▶ _Exercise prompt_
Your task is to gather the lines below that hold the string "label".

▶ _Supplied records_
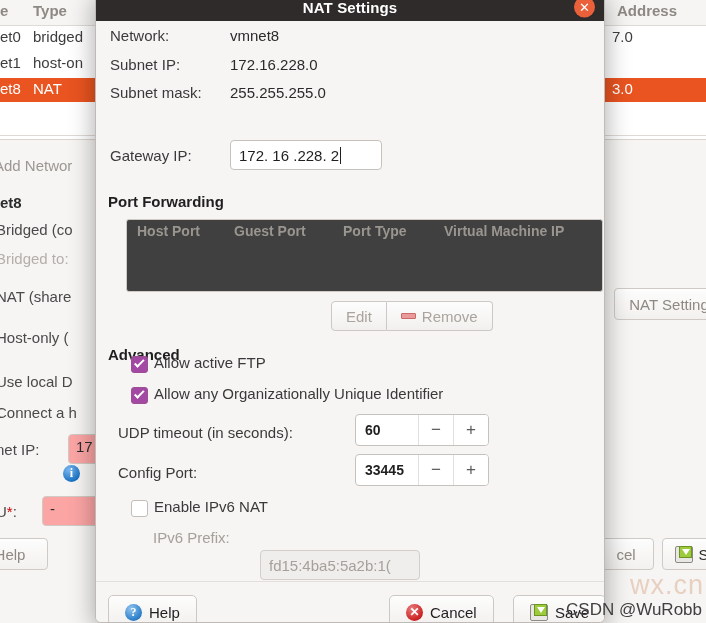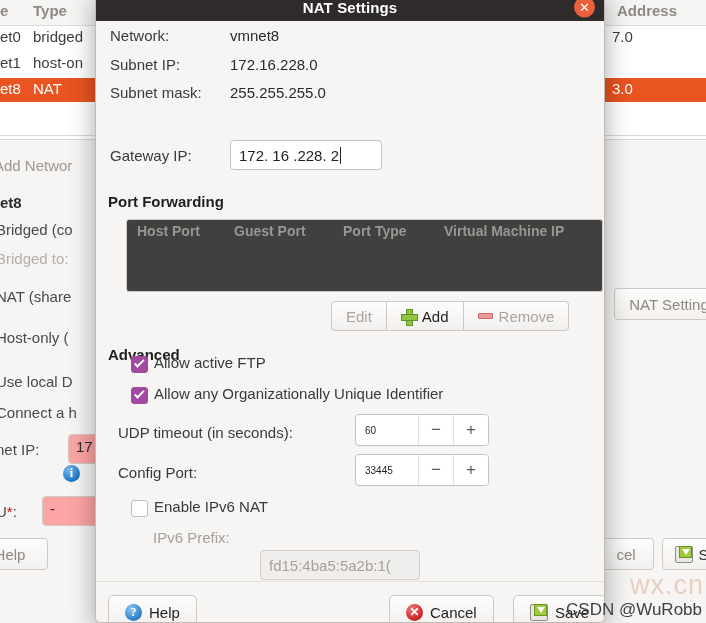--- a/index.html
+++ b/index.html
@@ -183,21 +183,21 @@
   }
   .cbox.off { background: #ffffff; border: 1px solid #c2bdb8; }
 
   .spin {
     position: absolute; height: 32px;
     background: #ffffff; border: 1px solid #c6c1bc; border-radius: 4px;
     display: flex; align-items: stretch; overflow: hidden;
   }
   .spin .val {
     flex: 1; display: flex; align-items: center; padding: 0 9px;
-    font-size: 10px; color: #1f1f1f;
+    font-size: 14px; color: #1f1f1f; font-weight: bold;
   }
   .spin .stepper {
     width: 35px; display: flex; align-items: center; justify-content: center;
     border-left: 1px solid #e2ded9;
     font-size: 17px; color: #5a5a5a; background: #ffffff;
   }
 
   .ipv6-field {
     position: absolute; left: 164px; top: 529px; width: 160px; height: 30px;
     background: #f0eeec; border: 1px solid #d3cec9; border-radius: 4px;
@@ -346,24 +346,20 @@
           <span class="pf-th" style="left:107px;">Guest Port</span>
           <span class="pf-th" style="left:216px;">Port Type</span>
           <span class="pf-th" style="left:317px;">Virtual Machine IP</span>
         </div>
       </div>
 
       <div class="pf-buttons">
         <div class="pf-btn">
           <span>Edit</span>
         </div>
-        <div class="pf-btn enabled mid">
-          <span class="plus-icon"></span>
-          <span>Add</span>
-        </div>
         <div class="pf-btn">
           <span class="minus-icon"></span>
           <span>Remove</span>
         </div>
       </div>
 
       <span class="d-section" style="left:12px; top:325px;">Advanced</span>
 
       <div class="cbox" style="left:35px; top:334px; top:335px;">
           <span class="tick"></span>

...

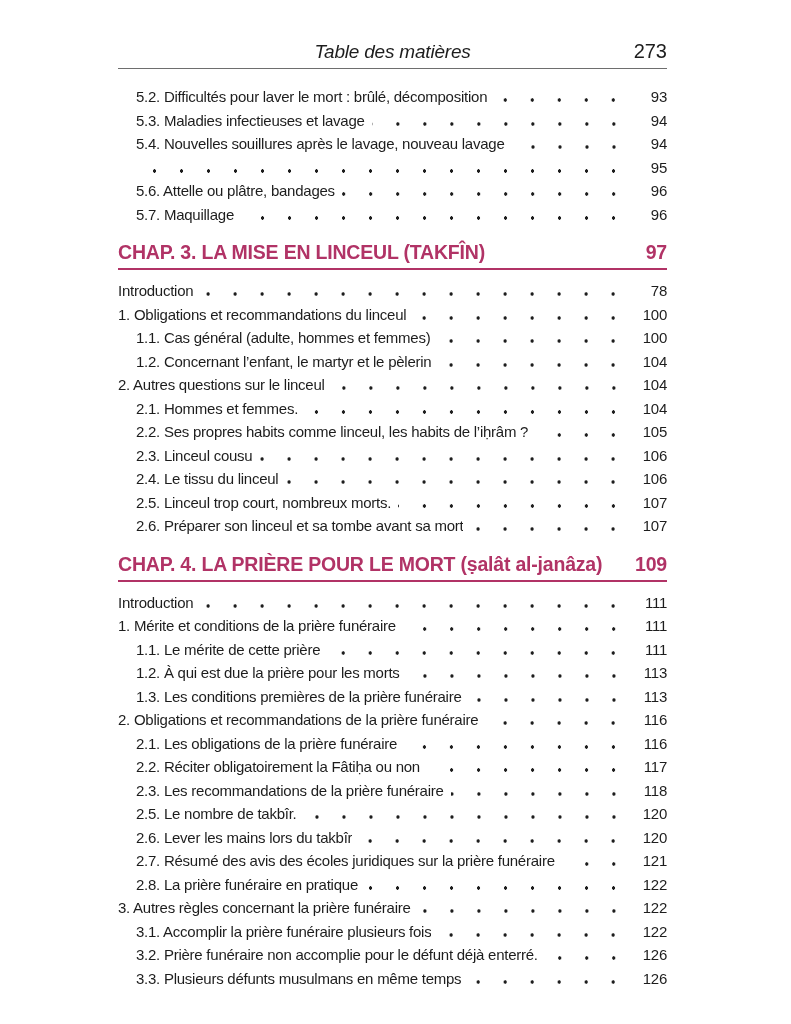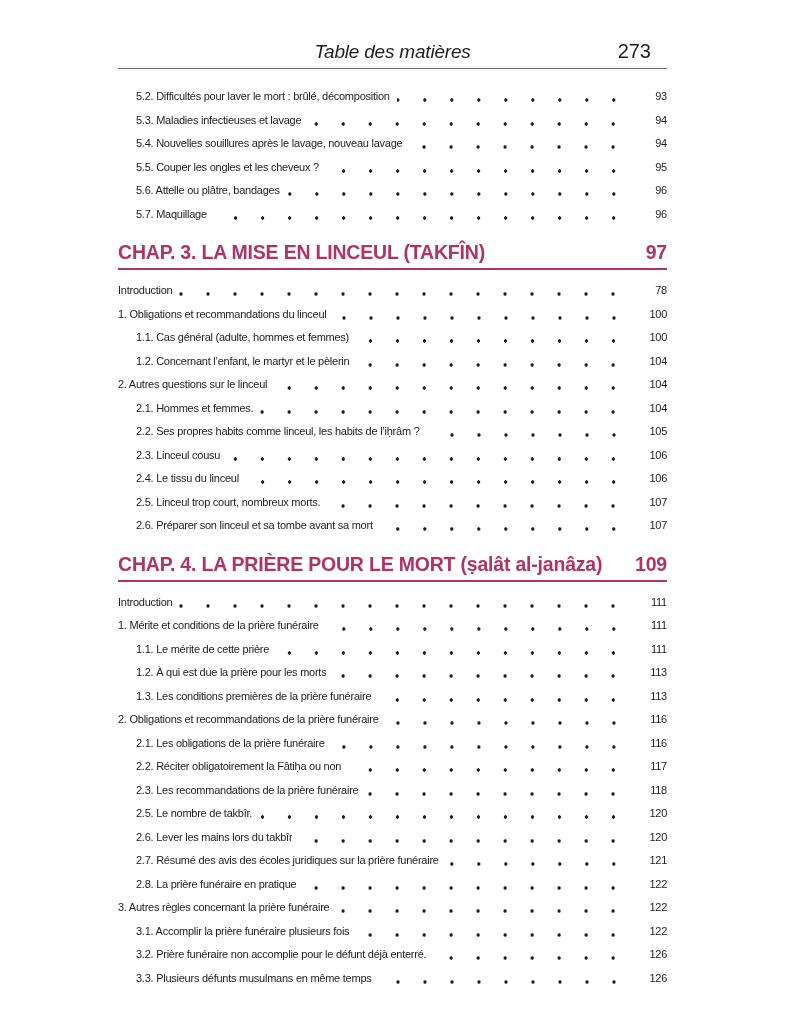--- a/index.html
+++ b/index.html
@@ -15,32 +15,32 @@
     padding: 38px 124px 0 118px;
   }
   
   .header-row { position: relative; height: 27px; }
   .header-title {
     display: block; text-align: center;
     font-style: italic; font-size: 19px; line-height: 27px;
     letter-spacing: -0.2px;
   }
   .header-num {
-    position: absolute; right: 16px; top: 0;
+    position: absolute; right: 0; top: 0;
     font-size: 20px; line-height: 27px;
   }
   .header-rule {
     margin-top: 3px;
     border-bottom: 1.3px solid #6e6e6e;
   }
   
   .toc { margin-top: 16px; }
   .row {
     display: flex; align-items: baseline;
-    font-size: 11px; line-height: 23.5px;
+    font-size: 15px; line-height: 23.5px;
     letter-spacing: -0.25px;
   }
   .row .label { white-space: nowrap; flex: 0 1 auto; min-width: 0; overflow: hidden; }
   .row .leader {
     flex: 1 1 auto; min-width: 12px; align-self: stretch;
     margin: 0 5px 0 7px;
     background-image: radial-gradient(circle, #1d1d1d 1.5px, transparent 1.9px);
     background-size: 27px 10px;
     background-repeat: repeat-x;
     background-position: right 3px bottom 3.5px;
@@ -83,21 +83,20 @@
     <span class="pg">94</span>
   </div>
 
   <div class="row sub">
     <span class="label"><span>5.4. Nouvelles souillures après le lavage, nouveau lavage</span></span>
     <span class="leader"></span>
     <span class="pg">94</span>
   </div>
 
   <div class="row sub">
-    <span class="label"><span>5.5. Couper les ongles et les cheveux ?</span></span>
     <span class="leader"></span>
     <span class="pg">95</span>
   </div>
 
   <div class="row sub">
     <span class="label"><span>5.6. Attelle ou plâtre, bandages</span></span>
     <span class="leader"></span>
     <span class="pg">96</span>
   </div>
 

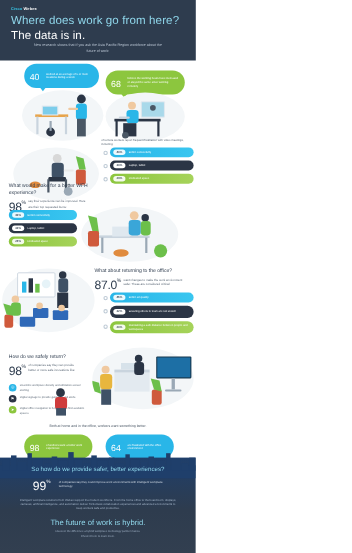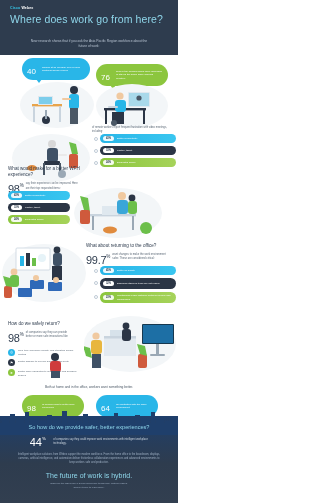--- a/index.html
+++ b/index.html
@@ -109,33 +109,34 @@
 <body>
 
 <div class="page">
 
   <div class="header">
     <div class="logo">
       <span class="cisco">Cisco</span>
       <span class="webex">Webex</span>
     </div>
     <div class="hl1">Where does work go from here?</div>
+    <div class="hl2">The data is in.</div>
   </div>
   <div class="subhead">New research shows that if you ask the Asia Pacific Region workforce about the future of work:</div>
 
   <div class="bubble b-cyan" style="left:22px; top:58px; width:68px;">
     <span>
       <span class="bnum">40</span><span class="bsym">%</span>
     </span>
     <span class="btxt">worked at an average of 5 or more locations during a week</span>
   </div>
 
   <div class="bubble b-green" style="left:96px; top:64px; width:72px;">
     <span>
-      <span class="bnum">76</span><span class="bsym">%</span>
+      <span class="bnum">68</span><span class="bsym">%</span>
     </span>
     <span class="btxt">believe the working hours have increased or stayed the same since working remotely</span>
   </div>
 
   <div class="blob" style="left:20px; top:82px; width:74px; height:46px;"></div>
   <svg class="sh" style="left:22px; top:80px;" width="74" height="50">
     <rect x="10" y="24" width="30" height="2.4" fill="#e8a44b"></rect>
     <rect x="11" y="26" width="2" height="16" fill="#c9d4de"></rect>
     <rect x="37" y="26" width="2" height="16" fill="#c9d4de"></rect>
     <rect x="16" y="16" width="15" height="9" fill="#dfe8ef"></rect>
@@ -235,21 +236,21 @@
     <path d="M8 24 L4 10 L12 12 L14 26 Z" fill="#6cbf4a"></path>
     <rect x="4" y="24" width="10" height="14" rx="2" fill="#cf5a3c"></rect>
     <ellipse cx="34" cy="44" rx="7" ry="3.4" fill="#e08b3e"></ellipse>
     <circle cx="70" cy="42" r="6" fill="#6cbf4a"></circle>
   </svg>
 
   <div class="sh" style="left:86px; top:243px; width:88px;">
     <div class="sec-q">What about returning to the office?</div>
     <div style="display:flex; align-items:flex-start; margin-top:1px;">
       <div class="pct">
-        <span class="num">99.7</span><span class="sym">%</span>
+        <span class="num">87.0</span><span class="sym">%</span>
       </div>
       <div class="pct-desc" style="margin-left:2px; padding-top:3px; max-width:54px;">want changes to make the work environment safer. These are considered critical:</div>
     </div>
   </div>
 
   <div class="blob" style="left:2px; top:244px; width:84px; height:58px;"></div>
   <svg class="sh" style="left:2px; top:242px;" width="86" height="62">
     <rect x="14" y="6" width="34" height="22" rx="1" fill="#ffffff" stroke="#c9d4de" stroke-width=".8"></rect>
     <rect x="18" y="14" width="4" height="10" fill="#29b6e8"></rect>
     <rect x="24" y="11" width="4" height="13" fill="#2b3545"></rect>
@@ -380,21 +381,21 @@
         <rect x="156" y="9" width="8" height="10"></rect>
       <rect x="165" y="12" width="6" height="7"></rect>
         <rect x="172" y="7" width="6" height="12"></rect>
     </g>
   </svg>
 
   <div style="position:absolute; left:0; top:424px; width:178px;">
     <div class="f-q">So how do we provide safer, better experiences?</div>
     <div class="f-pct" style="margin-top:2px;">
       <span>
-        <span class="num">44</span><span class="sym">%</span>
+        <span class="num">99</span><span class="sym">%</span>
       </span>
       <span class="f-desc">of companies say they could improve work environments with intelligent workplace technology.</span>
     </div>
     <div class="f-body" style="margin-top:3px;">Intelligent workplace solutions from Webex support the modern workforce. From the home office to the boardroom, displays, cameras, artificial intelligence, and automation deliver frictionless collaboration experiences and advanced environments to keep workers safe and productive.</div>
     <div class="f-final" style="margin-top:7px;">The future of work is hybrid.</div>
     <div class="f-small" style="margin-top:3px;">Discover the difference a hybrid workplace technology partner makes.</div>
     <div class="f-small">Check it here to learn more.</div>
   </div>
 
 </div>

▶ _Result of the exercise_
   .row .label { white-space: nowrap; flex: 0 1 auto; min-width: 0; overflow: hidden; }
     <span class="label"><span>5.4. Nouvelles souillures après le lavage, nouveau lavage</span></span>
-    <span class="label"><span>5.5. Couper les ongles et les cheveux ?</span></span>
     <span class="label"><span>5.6. Attelle ou plâtre, bandages</span></span>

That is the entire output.